For the entries that follow, tally the lines holding the string "July". Give the total and nothing else.

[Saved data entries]
-=-=-

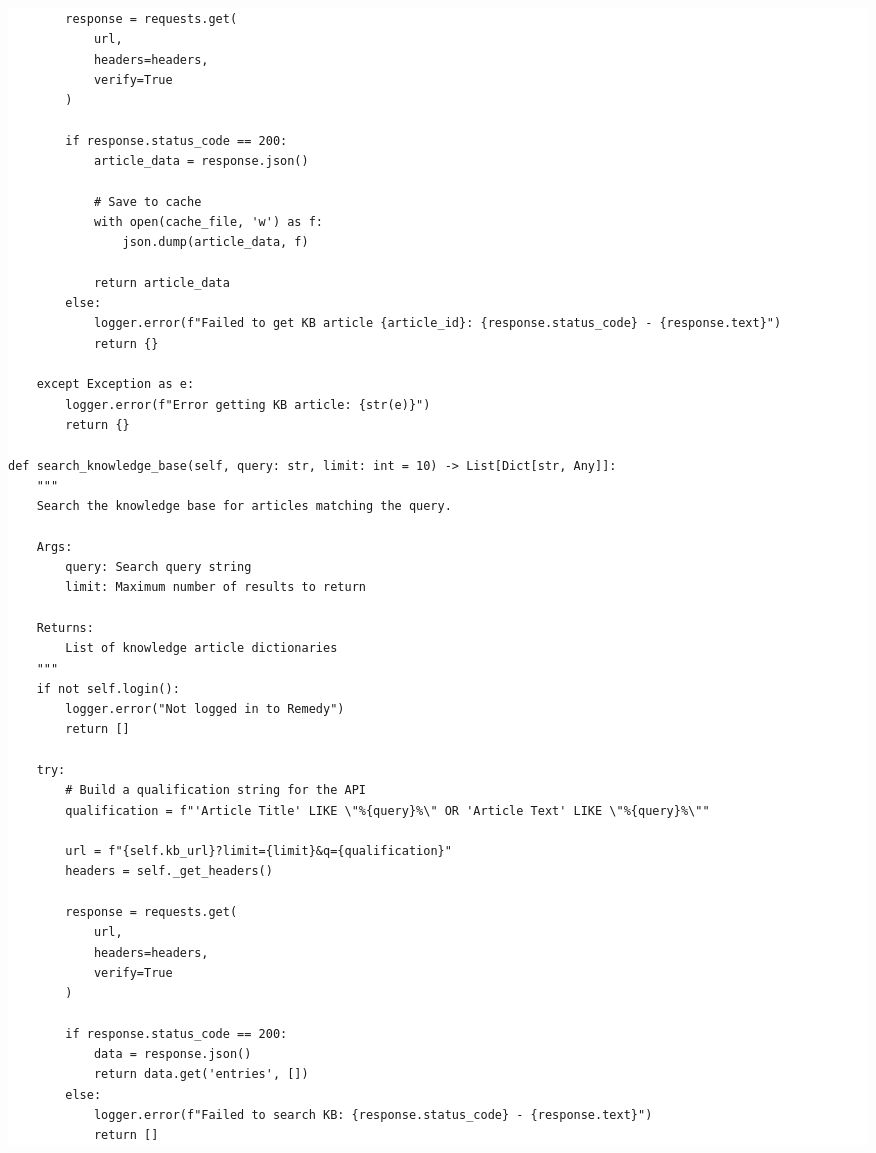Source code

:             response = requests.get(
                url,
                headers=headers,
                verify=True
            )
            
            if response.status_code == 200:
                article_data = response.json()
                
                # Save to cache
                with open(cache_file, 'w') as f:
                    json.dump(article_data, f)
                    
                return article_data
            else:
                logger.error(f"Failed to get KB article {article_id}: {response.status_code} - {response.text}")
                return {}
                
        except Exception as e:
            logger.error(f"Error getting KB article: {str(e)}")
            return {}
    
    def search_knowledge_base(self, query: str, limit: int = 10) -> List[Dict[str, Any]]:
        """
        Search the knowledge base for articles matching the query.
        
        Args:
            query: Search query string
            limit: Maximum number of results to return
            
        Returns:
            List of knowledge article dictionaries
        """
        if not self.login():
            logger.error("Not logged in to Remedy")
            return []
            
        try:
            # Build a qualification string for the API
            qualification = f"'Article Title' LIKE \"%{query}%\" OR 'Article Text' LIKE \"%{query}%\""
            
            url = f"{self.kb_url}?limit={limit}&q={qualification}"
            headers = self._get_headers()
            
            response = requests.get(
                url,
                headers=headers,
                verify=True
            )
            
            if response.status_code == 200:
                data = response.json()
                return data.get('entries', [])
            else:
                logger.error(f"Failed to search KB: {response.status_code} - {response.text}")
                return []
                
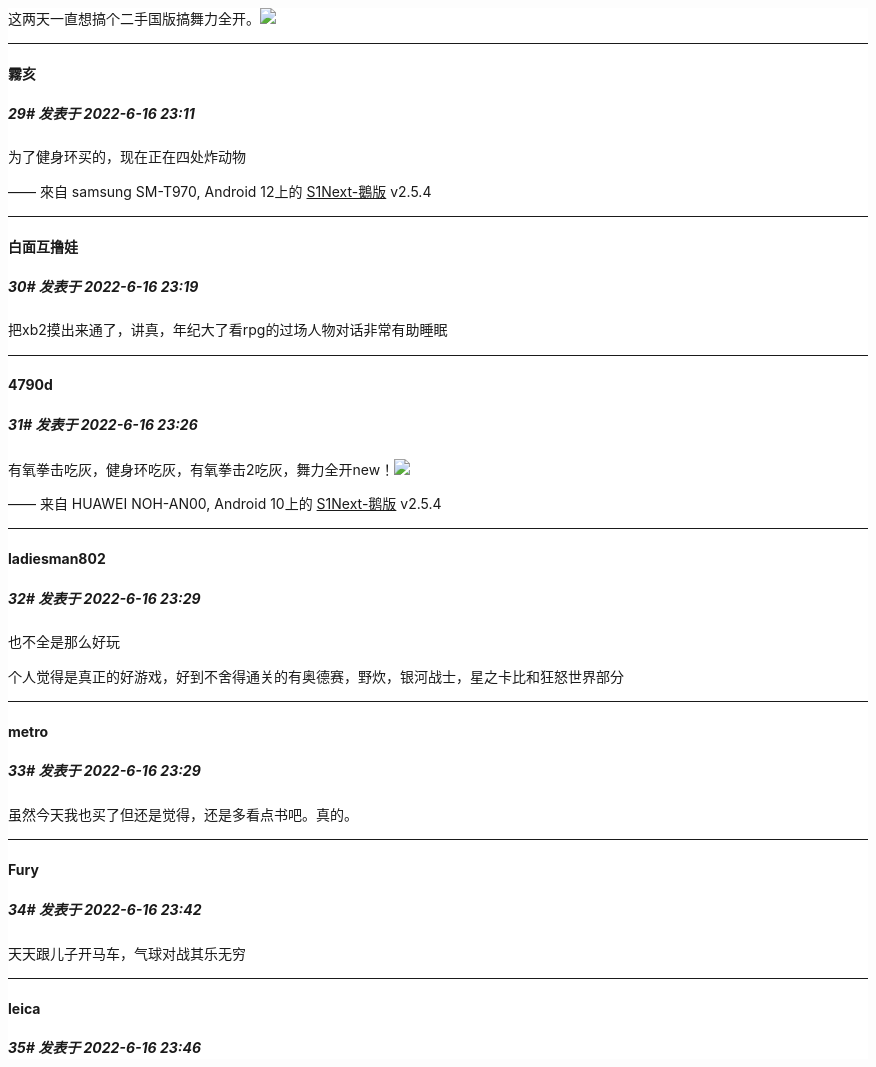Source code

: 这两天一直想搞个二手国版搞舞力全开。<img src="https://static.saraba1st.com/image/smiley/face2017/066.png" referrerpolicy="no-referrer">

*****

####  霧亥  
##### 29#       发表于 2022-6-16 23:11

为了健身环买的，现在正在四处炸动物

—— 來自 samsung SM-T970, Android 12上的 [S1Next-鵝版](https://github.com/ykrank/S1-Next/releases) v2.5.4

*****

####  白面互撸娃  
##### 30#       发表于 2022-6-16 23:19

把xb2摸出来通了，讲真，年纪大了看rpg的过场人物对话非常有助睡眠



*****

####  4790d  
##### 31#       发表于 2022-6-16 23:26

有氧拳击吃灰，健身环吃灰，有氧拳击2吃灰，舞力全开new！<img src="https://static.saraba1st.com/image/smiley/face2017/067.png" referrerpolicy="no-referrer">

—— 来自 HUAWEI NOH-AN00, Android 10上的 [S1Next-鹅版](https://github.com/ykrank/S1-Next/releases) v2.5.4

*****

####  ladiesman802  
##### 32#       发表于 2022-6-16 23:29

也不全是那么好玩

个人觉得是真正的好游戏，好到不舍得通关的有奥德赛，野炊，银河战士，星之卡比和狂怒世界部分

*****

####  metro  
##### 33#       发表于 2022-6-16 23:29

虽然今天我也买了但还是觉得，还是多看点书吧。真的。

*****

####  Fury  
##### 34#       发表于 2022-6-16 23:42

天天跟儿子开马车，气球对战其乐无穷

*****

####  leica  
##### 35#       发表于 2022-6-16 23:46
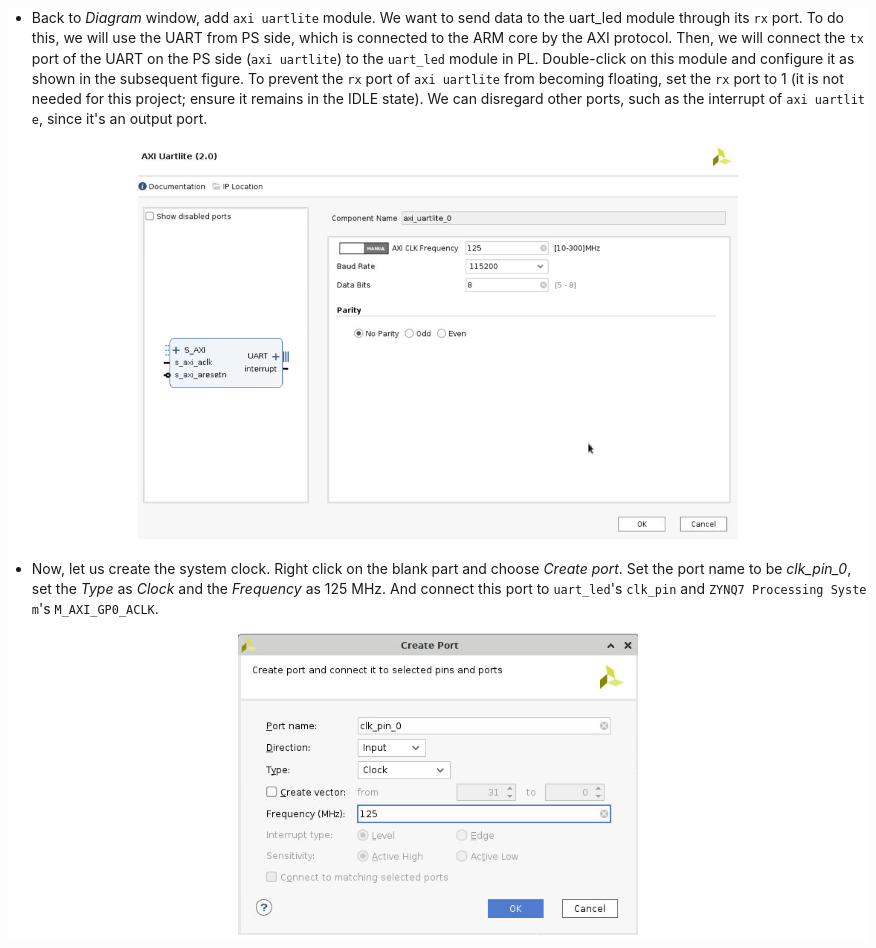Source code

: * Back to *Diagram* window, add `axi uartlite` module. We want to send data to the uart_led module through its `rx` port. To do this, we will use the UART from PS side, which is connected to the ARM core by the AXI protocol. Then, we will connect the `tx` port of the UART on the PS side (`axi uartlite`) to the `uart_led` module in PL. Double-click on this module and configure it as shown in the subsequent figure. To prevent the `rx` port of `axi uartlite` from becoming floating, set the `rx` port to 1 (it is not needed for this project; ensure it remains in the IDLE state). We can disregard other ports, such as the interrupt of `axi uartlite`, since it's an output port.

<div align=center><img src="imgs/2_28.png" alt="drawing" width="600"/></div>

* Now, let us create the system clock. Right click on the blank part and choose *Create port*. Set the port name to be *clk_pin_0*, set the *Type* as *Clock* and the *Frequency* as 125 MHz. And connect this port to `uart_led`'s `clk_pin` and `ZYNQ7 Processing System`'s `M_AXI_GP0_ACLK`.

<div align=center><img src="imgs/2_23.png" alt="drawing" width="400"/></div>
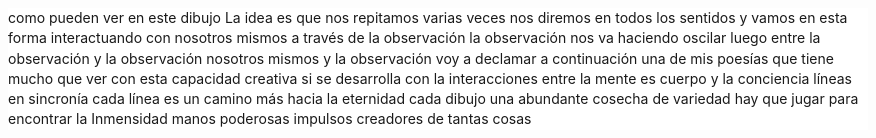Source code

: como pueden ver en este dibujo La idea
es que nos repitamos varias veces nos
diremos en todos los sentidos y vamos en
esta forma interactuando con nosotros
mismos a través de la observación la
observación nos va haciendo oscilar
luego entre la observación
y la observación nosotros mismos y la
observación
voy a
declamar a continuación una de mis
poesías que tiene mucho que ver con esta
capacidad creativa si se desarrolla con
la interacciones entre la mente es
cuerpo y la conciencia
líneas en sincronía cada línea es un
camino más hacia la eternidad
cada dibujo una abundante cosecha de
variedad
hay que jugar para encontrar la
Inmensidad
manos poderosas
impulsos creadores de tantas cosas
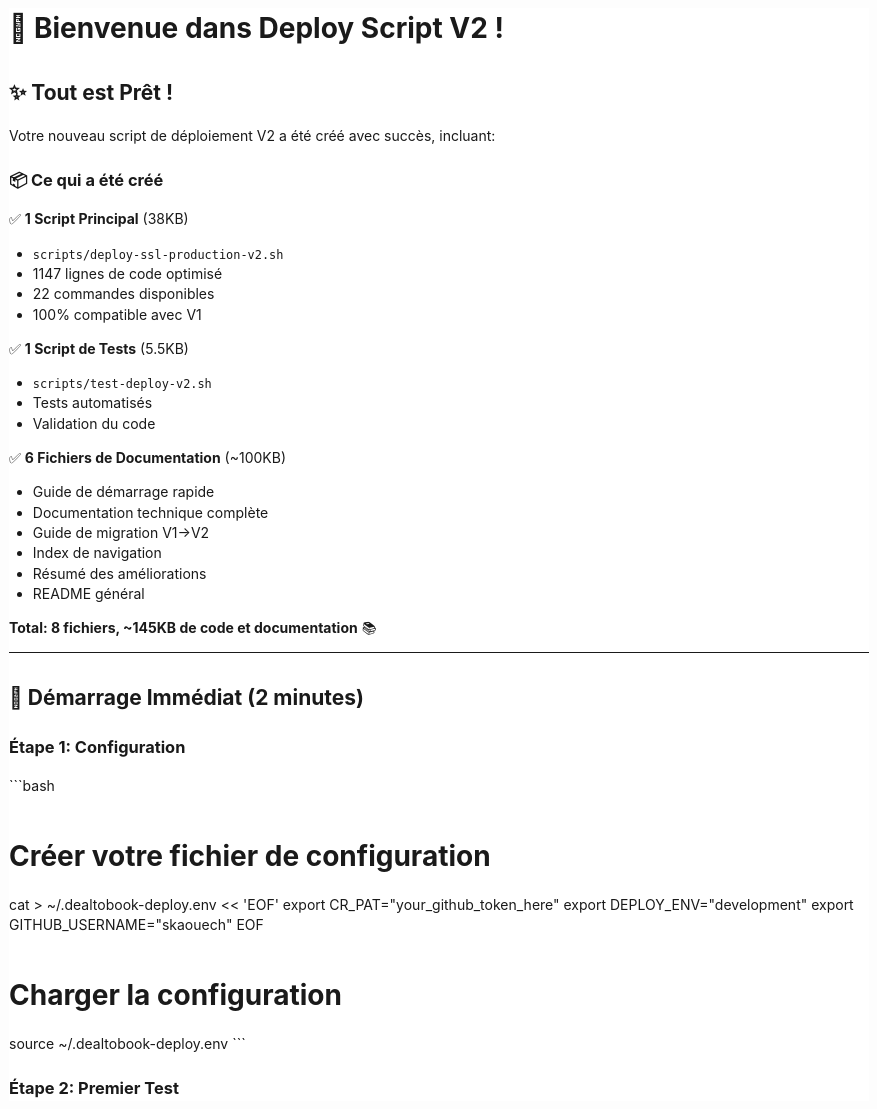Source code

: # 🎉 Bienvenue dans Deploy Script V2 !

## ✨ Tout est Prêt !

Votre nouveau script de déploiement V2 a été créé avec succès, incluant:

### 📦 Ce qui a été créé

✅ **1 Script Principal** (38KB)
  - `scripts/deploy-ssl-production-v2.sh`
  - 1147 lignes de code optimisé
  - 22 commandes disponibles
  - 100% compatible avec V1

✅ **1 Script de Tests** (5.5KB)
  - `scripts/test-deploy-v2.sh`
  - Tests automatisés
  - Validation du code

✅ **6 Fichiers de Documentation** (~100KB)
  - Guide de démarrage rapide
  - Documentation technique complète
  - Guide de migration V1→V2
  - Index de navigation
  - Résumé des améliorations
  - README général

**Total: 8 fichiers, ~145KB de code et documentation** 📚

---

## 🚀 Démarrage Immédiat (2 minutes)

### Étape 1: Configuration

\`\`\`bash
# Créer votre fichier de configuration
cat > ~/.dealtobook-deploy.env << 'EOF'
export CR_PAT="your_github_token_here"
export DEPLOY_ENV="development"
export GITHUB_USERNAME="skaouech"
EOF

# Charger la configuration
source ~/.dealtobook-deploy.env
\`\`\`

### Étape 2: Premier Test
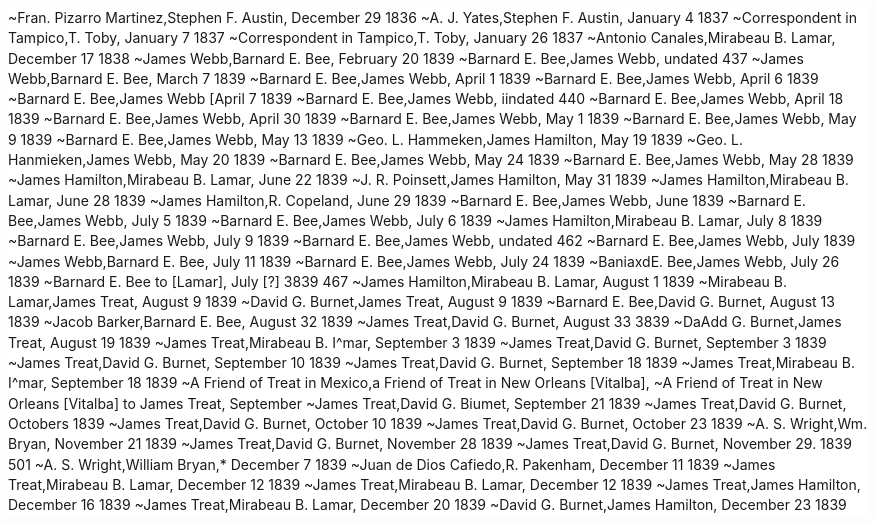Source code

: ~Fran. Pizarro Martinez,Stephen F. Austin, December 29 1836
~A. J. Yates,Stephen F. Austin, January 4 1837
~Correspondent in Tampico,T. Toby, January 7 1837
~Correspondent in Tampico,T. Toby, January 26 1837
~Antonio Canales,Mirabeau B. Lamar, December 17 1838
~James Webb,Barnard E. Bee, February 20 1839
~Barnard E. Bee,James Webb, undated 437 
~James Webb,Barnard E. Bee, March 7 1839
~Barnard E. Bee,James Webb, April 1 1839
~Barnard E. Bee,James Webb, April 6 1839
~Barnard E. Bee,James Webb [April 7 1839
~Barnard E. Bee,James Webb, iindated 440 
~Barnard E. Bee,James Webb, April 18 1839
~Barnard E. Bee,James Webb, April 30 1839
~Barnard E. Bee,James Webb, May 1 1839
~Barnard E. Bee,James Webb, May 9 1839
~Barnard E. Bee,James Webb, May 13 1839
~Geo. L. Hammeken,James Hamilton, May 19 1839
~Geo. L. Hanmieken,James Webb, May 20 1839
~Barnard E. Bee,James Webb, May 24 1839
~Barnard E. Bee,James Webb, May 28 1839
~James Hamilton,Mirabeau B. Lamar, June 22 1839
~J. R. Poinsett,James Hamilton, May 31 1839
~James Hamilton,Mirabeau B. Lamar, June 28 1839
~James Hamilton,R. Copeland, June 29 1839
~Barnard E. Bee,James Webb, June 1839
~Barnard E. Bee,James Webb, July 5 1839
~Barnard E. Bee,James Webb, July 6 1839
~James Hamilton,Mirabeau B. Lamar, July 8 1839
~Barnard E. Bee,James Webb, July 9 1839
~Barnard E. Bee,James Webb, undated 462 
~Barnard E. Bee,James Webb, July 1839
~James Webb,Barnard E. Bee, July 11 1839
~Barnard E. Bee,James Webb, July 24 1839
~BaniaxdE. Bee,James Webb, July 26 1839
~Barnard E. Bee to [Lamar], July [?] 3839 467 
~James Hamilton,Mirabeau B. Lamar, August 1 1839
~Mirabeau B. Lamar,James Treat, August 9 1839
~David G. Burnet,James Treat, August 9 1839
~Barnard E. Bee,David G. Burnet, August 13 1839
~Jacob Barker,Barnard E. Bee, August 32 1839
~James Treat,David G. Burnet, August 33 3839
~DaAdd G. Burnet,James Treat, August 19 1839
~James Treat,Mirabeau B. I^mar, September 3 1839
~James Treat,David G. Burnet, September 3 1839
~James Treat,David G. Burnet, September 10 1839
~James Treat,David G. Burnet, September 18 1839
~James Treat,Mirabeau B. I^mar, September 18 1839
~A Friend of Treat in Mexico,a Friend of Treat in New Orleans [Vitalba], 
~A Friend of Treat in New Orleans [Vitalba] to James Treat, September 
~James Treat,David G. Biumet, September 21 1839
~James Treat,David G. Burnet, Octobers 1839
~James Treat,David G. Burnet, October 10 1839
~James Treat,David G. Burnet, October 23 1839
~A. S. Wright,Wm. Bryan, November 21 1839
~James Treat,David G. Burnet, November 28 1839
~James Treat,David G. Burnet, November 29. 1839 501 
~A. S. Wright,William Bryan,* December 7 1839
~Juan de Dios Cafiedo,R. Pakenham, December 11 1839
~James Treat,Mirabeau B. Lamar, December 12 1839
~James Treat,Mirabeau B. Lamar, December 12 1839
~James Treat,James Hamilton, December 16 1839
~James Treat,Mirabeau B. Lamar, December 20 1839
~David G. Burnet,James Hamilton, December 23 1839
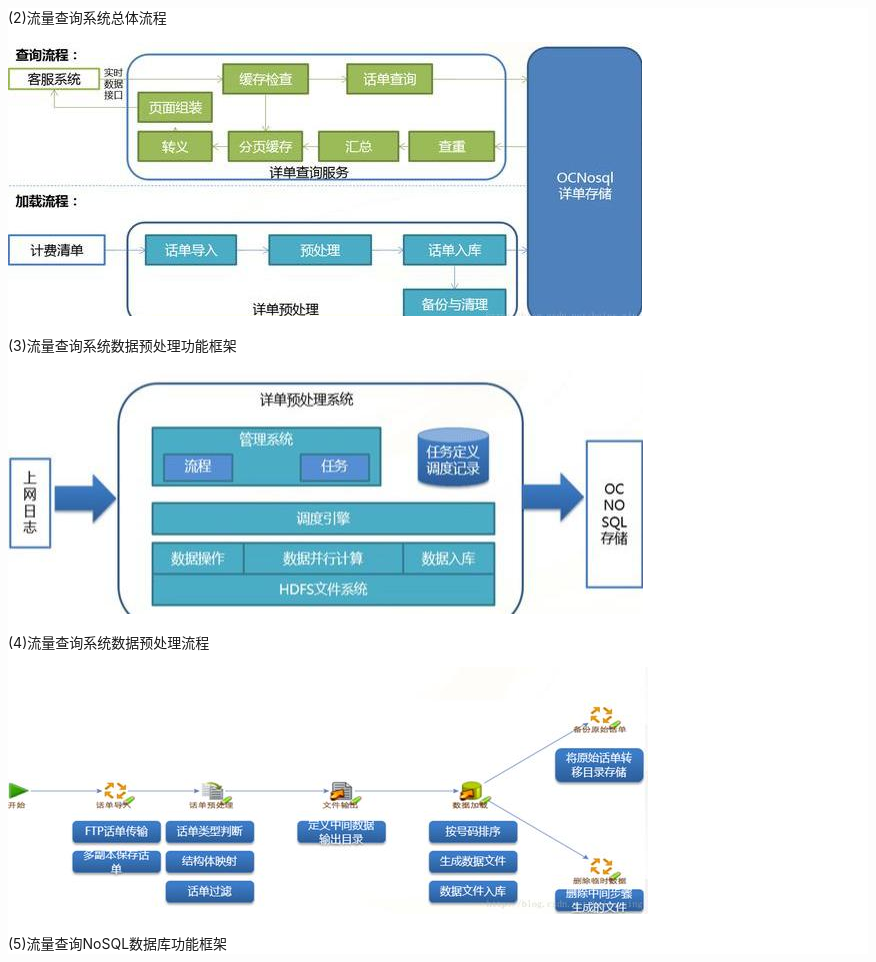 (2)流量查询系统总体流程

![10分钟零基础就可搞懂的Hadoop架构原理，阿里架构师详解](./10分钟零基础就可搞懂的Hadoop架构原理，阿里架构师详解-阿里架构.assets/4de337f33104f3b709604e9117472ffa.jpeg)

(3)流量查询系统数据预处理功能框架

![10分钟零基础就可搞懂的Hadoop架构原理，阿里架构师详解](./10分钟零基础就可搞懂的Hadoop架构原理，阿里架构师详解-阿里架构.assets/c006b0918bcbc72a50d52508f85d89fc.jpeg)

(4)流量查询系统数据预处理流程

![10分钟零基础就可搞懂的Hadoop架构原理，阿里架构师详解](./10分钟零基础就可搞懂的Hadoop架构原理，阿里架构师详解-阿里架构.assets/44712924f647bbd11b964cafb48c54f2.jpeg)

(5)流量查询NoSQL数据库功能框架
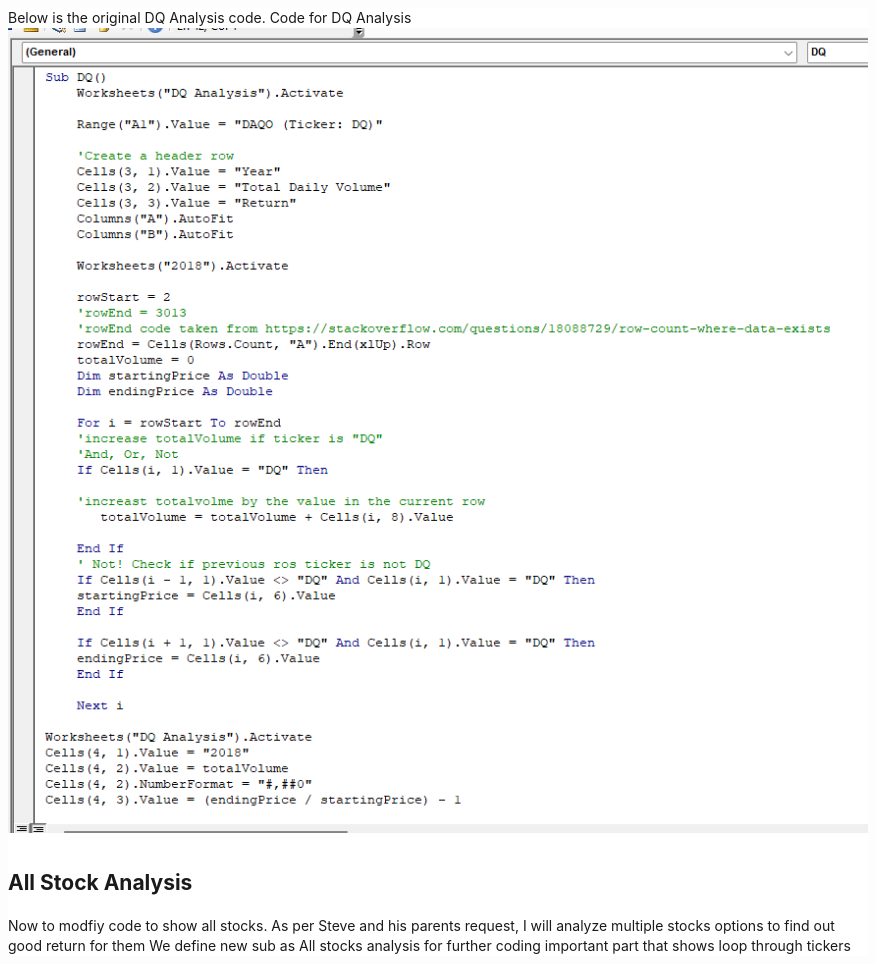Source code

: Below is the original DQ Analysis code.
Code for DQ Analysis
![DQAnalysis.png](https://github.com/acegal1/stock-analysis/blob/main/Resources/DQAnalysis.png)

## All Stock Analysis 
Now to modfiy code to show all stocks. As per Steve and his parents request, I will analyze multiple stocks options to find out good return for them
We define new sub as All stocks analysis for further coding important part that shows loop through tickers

-=-=-

- [TASK RESULT]:
9